# WORK INSTRUCTION:
Below are the records; copy each line in them that holds the word "style".

──────────

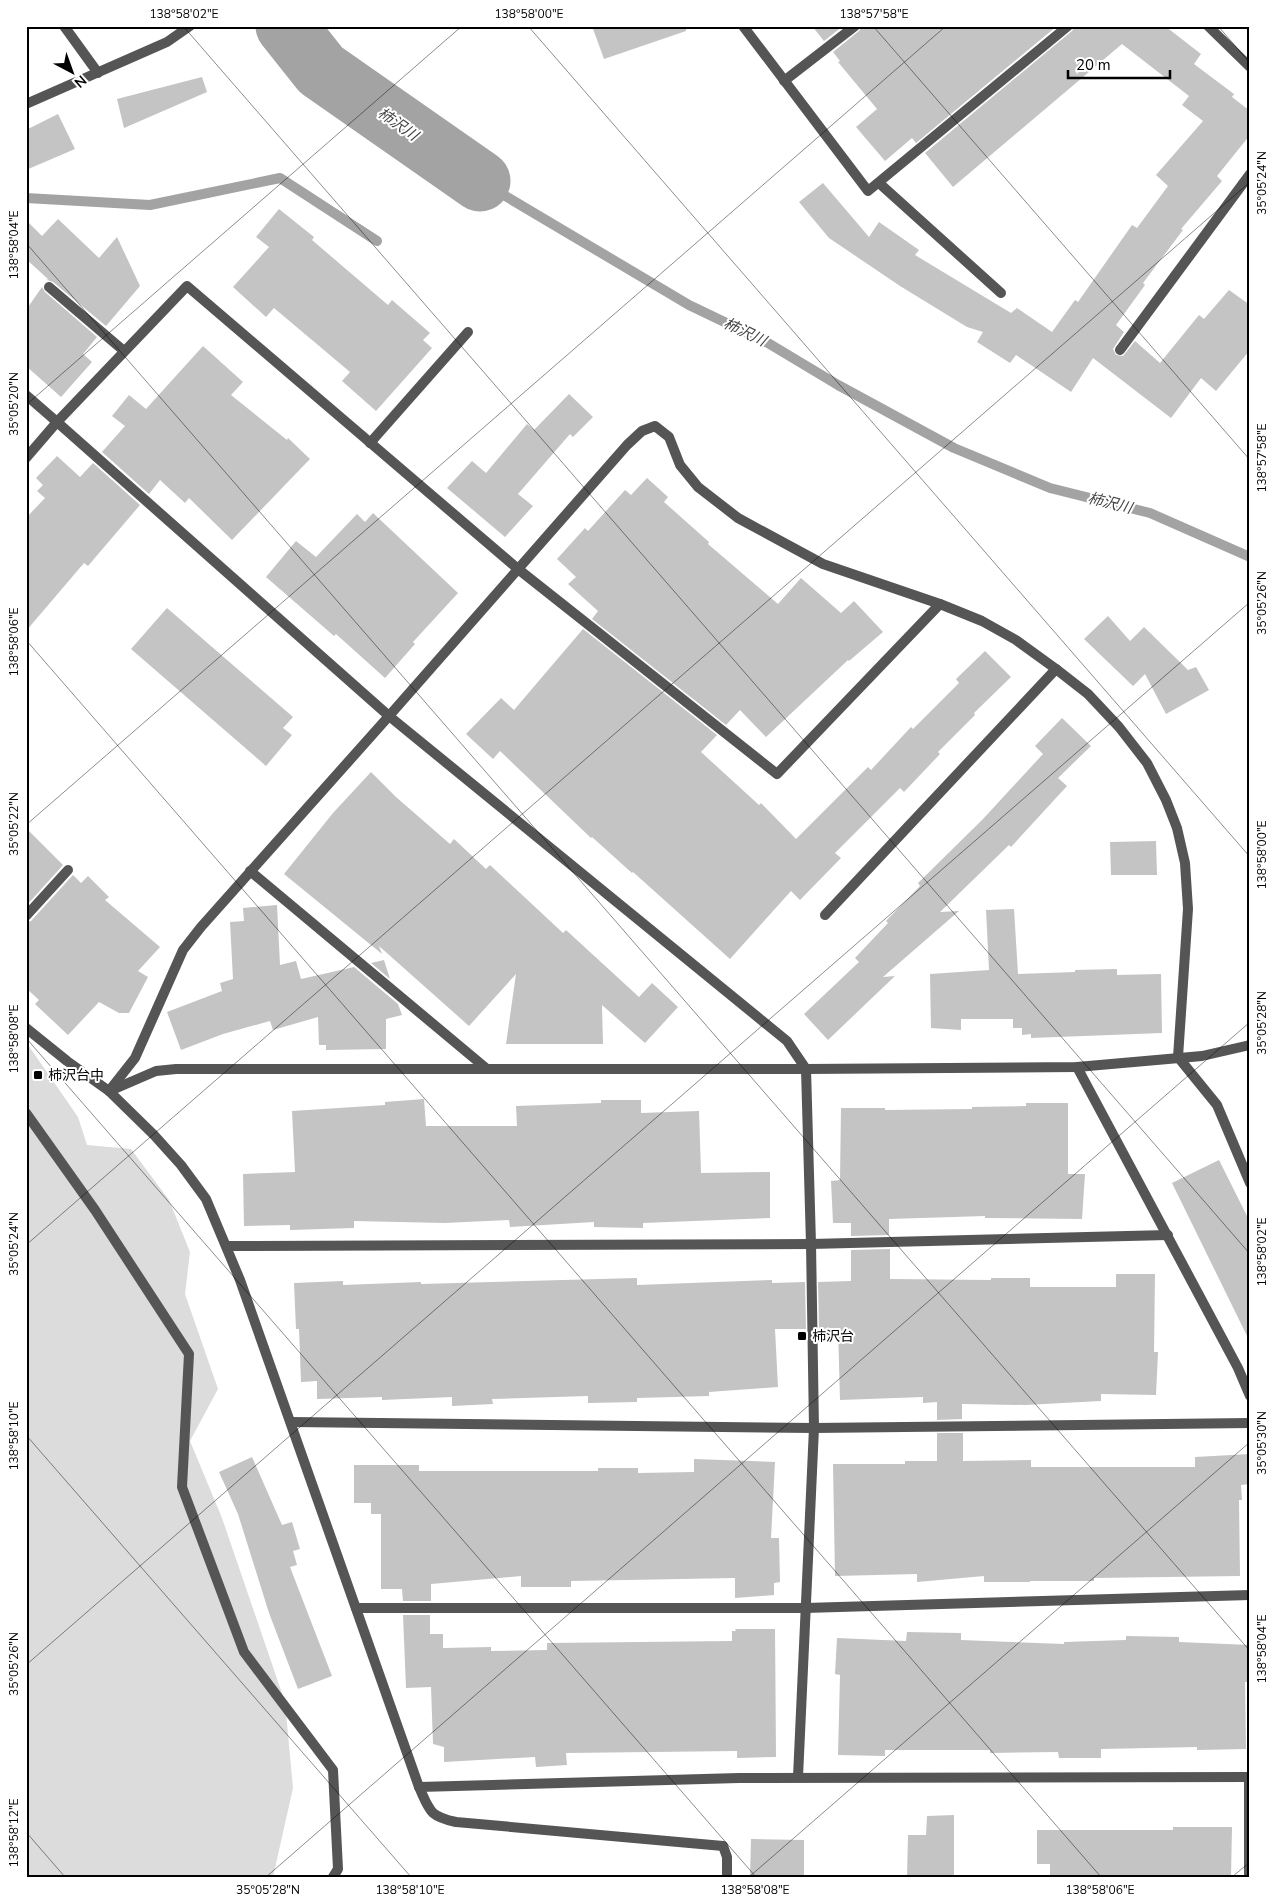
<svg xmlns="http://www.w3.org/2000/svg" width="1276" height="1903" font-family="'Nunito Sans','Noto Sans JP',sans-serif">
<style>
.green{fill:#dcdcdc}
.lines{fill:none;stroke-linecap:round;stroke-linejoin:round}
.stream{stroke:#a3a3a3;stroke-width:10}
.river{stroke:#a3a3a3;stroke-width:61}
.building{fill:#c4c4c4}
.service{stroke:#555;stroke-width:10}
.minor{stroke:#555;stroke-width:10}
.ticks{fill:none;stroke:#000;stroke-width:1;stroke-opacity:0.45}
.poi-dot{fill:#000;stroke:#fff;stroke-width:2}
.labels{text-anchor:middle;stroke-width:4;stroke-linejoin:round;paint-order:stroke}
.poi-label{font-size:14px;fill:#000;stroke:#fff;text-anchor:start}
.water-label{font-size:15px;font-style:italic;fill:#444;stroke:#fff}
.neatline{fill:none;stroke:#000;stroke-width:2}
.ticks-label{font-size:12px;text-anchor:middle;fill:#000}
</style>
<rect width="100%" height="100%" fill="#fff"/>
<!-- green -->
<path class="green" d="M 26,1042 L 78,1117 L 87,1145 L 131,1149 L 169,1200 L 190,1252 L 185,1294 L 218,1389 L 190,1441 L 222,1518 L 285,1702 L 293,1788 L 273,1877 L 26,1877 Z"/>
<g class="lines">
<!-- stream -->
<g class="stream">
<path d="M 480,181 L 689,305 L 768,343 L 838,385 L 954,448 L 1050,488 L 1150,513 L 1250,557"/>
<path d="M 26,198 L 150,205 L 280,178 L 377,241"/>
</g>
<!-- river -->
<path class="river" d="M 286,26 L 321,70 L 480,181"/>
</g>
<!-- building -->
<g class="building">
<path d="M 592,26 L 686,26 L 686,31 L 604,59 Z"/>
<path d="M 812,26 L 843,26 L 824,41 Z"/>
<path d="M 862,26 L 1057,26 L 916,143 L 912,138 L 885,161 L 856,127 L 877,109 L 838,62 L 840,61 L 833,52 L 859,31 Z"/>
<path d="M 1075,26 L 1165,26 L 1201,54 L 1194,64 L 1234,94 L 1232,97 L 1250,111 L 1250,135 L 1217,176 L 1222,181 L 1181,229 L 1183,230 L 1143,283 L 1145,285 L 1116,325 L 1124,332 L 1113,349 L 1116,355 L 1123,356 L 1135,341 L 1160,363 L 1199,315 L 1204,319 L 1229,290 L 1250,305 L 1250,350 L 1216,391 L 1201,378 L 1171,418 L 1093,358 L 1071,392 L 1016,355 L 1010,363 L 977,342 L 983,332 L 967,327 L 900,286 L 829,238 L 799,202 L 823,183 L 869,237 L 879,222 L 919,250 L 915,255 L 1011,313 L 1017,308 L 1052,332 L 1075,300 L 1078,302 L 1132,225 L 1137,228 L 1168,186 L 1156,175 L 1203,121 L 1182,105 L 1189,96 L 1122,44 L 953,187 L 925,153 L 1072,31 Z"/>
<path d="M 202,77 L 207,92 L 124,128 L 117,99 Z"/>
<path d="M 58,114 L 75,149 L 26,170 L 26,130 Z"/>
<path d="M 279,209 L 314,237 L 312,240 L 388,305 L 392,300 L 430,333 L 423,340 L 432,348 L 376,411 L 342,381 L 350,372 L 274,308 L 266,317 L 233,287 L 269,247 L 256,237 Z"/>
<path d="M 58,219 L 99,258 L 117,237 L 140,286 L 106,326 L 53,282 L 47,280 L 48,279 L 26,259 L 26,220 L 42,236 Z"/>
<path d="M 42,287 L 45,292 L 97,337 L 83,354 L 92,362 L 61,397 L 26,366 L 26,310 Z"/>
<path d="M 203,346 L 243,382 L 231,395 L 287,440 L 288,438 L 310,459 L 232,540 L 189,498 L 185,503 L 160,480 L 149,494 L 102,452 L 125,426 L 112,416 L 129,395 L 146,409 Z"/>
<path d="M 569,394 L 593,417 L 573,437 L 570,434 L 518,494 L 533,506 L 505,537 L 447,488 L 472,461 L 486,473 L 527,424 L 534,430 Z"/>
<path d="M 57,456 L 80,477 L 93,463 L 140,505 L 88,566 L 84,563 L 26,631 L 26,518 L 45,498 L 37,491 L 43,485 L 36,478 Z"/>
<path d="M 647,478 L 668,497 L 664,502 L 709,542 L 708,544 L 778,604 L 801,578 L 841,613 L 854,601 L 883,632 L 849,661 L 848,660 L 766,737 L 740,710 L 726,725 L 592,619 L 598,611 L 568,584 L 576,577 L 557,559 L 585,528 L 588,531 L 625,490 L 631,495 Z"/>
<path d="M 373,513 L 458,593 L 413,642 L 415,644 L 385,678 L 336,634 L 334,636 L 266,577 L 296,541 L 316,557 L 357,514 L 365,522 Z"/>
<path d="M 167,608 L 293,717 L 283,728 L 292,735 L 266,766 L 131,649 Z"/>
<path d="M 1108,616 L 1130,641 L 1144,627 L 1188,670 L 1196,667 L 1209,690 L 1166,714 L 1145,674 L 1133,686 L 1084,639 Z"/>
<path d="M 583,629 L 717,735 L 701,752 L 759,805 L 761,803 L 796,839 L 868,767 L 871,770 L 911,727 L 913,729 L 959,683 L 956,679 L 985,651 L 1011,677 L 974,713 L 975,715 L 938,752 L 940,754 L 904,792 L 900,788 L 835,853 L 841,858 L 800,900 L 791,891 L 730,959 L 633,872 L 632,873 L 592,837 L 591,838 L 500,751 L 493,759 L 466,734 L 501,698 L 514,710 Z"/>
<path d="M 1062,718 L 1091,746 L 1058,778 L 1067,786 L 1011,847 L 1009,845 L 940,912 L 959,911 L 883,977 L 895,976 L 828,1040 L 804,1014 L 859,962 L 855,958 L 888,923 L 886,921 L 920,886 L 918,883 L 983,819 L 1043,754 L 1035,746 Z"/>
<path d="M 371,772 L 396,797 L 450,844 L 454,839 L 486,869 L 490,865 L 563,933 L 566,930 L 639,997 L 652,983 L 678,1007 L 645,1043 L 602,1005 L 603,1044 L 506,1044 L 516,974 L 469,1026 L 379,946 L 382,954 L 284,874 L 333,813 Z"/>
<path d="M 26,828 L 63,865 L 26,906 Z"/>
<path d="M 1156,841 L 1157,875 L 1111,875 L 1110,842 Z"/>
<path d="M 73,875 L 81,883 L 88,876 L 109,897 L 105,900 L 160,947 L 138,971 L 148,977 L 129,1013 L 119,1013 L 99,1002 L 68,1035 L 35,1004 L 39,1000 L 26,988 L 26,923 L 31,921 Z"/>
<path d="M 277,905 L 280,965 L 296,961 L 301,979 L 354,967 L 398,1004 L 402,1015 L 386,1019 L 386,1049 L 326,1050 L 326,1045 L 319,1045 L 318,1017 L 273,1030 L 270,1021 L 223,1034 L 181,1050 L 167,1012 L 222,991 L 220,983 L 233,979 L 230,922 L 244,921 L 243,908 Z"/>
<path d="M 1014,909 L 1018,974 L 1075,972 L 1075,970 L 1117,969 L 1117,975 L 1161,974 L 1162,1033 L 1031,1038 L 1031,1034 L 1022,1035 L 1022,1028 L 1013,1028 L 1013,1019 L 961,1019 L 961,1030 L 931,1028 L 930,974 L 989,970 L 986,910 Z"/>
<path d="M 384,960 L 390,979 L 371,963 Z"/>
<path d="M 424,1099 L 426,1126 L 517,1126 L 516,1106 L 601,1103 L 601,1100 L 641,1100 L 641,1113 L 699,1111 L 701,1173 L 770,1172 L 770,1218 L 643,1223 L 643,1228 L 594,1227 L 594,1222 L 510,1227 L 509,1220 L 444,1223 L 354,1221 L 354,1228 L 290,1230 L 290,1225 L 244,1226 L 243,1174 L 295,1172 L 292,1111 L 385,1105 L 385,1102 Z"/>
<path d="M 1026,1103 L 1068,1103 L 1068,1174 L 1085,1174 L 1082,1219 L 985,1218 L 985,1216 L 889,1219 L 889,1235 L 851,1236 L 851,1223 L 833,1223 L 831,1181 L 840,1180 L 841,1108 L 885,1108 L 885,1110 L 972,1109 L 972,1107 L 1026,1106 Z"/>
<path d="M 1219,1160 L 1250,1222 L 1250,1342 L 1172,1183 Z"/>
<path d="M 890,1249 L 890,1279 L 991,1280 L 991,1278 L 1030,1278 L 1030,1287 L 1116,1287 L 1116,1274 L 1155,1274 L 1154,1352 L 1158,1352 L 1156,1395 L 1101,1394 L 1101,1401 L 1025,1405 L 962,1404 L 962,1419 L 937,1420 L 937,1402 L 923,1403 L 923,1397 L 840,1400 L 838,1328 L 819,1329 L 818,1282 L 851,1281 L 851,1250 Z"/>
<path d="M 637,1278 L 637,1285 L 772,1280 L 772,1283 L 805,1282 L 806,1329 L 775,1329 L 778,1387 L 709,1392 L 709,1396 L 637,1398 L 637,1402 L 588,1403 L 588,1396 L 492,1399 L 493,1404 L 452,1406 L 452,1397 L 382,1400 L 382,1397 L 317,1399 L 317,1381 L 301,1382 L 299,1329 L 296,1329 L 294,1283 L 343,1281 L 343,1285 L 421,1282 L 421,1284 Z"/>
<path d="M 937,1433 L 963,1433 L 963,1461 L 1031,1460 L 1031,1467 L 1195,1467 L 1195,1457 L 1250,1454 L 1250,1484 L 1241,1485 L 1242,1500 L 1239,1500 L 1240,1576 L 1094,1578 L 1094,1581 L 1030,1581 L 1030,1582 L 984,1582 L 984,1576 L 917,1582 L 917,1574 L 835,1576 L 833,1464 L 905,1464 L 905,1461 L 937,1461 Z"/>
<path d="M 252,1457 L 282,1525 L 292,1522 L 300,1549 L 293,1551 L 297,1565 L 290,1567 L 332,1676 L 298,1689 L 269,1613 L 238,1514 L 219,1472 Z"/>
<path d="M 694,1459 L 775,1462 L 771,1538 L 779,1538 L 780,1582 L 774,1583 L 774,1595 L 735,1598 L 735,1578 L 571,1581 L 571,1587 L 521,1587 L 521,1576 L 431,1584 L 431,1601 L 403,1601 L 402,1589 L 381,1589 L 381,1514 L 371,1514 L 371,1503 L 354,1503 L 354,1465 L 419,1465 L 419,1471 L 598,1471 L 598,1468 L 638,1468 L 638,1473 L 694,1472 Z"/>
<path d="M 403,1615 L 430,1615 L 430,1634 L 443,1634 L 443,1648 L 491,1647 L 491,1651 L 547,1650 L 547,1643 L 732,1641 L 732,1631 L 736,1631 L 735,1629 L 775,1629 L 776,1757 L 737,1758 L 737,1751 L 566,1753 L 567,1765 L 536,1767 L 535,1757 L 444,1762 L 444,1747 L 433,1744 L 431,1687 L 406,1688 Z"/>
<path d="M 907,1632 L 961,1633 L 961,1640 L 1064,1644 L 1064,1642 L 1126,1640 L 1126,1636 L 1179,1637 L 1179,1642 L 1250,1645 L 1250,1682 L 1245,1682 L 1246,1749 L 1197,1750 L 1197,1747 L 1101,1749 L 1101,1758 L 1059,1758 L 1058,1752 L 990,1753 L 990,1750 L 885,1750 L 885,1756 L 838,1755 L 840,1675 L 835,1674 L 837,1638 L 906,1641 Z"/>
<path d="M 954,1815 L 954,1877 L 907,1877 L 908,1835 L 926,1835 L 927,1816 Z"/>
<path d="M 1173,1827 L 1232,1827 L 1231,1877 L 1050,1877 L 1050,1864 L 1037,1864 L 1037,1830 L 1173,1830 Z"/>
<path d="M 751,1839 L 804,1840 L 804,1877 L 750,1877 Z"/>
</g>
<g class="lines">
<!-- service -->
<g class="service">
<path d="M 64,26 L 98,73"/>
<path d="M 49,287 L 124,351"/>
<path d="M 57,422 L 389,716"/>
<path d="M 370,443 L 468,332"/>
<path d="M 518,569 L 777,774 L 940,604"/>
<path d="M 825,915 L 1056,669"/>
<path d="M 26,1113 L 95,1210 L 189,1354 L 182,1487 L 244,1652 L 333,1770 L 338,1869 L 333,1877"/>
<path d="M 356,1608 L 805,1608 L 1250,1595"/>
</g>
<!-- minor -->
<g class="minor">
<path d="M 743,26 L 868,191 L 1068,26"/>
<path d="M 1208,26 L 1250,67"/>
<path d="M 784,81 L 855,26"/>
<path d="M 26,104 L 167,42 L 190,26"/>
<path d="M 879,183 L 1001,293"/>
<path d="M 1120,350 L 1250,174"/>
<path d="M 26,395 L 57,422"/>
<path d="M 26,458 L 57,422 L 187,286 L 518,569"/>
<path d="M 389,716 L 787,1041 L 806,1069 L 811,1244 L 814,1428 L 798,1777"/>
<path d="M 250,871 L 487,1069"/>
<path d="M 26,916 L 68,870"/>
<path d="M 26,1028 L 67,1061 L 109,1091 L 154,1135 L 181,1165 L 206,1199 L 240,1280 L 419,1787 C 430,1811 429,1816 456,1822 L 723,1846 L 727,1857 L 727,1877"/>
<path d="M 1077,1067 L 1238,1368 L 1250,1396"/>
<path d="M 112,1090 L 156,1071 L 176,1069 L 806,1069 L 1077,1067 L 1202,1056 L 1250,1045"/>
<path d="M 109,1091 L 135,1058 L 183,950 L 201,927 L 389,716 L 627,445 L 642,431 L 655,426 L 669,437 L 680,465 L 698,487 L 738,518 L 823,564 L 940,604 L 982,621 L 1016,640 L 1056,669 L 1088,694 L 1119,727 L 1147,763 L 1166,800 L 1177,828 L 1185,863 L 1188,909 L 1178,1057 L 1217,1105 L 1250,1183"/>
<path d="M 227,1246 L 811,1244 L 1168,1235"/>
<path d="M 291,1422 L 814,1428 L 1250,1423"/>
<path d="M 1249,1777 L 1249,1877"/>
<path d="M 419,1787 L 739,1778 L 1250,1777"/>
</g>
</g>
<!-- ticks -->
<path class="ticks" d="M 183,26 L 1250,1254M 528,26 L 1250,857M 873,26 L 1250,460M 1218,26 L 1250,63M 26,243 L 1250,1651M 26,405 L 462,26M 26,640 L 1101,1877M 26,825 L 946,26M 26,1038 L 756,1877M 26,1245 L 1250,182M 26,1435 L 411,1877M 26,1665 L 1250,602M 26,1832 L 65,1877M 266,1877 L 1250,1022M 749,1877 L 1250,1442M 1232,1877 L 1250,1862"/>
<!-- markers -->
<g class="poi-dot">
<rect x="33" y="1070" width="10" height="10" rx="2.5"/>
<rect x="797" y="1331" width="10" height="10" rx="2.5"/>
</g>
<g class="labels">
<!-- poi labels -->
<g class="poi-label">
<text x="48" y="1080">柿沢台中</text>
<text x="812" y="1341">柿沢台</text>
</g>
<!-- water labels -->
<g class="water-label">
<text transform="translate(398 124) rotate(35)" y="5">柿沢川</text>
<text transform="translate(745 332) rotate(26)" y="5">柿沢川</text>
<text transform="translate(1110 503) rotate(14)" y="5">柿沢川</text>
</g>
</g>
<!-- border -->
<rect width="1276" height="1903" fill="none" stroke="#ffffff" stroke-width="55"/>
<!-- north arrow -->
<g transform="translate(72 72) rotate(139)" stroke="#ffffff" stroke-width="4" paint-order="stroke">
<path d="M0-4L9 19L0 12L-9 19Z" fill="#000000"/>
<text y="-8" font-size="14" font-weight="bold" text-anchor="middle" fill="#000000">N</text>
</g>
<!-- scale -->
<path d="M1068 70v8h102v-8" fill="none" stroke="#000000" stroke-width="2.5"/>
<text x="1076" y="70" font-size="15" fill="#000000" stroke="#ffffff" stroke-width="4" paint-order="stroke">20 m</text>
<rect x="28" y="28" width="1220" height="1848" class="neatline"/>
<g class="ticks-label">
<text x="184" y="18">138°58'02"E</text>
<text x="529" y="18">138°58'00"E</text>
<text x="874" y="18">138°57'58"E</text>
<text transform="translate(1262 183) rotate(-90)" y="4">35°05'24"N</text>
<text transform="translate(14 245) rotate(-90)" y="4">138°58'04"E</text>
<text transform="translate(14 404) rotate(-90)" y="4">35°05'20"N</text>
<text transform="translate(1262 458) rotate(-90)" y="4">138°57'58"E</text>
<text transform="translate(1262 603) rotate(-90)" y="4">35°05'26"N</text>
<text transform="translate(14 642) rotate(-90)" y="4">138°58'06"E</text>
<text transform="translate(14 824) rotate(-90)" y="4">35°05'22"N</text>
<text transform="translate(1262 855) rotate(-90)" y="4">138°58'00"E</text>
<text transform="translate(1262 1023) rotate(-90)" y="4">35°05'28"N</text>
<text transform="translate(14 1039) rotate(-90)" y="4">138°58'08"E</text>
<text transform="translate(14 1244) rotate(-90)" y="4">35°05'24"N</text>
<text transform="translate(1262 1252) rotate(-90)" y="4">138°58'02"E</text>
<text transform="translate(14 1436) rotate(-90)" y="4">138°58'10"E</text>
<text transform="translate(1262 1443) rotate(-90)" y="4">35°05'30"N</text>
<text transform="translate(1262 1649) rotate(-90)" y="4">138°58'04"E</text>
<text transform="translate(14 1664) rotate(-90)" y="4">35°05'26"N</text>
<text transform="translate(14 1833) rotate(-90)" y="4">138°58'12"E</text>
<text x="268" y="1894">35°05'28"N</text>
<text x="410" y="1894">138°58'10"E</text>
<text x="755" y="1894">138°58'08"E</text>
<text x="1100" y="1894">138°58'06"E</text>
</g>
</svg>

──────────

# WRITTEN ANSWER:
<style>
.water-label{font-size:15px;font-style:italic;fill:#444;stroke:#fff}
</style>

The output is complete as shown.